*Work to be completed*.
The whole listing below is to be repeated without alteration.

*Exercise data*.
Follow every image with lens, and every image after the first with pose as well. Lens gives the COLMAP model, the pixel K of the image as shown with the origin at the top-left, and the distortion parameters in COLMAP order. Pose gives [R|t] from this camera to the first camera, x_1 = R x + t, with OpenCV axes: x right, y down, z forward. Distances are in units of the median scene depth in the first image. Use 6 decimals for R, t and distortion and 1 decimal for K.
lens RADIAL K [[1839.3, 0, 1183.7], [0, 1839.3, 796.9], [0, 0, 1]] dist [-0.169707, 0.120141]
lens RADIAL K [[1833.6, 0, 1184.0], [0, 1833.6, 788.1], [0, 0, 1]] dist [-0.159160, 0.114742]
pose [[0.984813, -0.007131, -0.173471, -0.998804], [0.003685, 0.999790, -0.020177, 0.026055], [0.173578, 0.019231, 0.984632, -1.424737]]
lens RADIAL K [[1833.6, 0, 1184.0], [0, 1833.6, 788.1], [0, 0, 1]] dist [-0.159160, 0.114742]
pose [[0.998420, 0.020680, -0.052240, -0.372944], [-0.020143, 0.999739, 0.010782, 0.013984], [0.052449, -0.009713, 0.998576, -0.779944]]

*Solved problem*.
Follow every image with lens, and every image after the first with pose as well. Lens gives the COLMAP model, the pixel K of the image as shown with the origin at the top-left, and the distortion parameters in COLMAP order. Pose gives [R|t] from this camera to the first camera, x_1 = R x + t, with OpenCV axes: x right, y down, z forward. Distances are in units of the median scene depth in the first image. Use 6 decimals for R, t and distortion and 1 decimal for K.
lens RADIAL K [[1839.3, 0, 1183.7], [0, 1839.3, 796.9], [0, 0, 1]] dist [-0.169707, 0.120141]
lens RADIAL K [[1833.6, 0, 1184.0], [0, 1833.6, 788.1], [0, 0, 1]] dist [-0.159160, 0.114742]
pose [[0.984813, -0.007131, -0.173471, -0.998804], [0.003685, 0.999790, -0.020177, 0.026055], [0.173578, 0.019231, 0.984632, -1.424737]]
lens RADIAL K [[1833.6, 0, 1184.0], [0, 1833.6, 788.1], [0, 0, 1]] dist [-0.159160, 0.114742]
pose [[0.998420, 0.020680, -0.052240, -0.372944], [-0.020143, 0.999739, 0.010782, 0.013984], [0.052449, -0.009713, 0.998576, -0.779944]]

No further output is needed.